**과제 내용**: 아래 목록에서 "https" 문자열이 들어 있는 줄을 모두 찾아 원문대로 옮겨 적으시오.
########################################
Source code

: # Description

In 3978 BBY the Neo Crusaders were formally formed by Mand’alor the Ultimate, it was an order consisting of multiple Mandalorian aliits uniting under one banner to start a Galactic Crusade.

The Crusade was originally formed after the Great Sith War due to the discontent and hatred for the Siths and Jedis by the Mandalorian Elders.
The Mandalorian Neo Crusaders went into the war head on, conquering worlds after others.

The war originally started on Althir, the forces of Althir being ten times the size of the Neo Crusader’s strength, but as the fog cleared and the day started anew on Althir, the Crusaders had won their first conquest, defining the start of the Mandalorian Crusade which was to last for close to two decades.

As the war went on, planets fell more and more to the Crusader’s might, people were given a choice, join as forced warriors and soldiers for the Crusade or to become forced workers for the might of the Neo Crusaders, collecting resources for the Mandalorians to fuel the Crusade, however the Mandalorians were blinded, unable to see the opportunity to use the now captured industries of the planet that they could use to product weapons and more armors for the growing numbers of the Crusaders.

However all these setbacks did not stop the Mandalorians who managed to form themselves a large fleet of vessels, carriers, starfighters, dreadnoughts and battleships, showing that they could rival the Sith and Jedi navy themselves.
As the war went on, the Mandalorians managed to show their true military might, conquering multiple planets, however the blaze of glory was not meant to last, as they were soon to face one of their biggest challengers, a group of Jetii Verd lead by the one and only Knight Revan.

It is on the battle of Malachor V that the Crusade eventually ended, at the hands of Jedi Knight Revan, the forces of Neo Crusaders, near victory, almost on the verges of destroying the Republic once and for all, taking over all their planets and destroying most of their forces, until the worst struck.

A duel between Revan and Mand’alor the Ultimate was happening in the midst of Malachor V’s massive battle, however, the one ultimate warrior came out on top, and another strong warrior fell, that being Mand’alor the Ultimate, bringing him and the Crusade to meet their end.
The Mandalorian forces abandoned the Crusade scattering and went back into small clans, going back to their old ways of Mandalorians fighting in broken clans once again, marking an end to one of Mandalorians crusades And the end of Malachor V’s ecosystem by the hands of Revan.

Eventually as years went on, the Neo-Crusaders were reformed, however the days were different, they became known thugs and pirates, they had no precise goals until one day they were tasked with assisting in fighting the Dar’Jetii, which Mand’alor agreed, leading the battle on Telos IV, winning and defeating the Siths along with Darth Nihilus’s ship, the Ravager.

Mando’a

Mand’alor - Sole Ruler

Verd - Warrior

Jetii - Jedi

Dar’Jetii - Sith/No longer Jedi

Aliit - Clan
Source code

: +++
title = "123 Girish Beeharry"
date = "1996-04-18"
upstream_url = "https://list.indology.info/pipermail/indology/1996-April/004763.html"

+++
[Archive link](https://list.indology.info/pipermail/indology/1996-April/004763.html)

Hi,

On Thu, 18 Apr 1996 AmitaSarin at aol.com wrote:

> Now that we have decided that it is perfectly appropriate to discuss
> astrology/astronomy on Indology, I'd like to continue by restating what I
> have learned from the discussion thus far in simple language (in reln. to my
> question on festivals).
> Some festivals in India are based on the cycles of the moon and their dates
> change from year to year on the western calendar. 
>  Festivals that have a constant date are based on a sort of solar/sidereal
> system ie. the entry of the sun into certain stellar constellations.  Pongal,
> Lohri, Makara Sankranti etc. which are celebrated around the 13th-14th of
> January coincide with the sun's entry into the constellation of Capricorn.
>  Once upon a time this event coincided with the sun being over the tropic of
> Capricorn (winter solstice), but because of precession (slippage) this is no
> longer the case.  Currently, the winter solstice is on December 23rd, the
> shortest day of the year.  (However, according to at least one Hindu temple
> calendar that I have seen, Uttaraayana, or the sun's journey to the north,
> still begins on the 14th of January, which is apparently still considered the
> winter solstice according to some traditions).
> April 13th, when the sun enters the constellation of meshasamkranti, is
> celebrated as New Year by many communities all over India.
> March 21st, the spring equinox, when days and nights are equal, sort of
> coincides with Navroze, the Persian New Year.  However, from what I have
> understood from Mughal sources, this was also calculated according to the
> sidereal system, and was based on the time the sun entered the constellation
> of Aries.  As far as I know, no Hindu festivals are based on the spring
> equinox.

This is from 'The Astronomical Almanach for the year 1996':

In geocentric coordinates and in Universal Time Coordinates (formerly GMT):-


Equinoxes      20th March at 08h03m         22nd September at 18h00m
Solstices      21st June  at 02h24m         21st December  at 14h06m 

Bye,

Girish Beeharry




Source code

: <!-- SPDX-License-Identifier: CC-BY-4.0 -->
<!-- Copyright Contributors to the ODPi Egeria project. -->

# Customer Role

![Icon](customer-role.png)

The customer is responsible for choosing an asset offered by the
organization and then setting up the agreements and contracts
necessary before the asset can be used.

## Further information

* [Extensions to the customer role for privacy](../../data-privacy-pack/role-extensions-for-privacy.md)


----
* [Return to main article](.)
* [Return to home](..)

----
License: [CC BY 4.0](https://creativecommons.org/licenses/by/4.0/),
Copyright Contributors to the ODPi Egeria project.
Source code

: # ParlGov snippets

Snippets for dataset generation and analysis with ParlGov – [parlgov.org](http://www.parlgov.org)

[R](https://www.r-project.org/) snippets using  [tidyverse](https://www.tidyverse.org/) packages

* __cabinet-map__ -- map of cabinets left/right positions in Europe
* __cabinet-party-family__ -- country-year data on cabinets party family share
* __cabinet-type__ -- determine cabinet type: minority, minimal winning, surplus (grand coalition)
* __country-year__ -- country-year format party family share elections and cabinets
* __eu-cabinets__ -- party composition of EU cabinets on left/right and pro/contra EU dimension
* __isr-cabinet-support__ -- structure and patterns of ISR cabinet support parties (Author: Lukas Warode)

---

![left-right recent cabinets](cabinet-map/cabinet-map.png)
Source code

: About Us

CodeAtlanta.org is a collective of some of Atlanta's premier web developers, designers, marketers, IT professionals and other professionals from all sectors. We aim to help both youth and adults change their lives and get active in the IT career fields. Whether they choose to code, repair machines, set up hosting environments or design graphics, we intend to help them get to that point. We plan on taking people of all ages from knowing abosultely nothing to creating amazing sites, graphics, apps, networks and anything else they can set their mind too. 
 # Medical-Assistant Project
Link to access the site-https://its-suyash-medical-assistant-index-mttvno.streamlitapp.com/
########################################
**예제 풀이**:
upstream_url = "https://list.indology.info/pipermail/indology/1996-April/004763.html"
[Archive link](https://list.indology.info/pipermail/indology/1996-April/004763.html)
License: [CC BY 4.0](https://creativecommons.org/licenses/by/4.0/),
[R](https://www.r-project.org/) snippets using  [tidyverse](https://www.tidyverse.org/) packages
Link to access the site-https://its-suyash-medical-assistant-index-mttvno.streamlitapp.com/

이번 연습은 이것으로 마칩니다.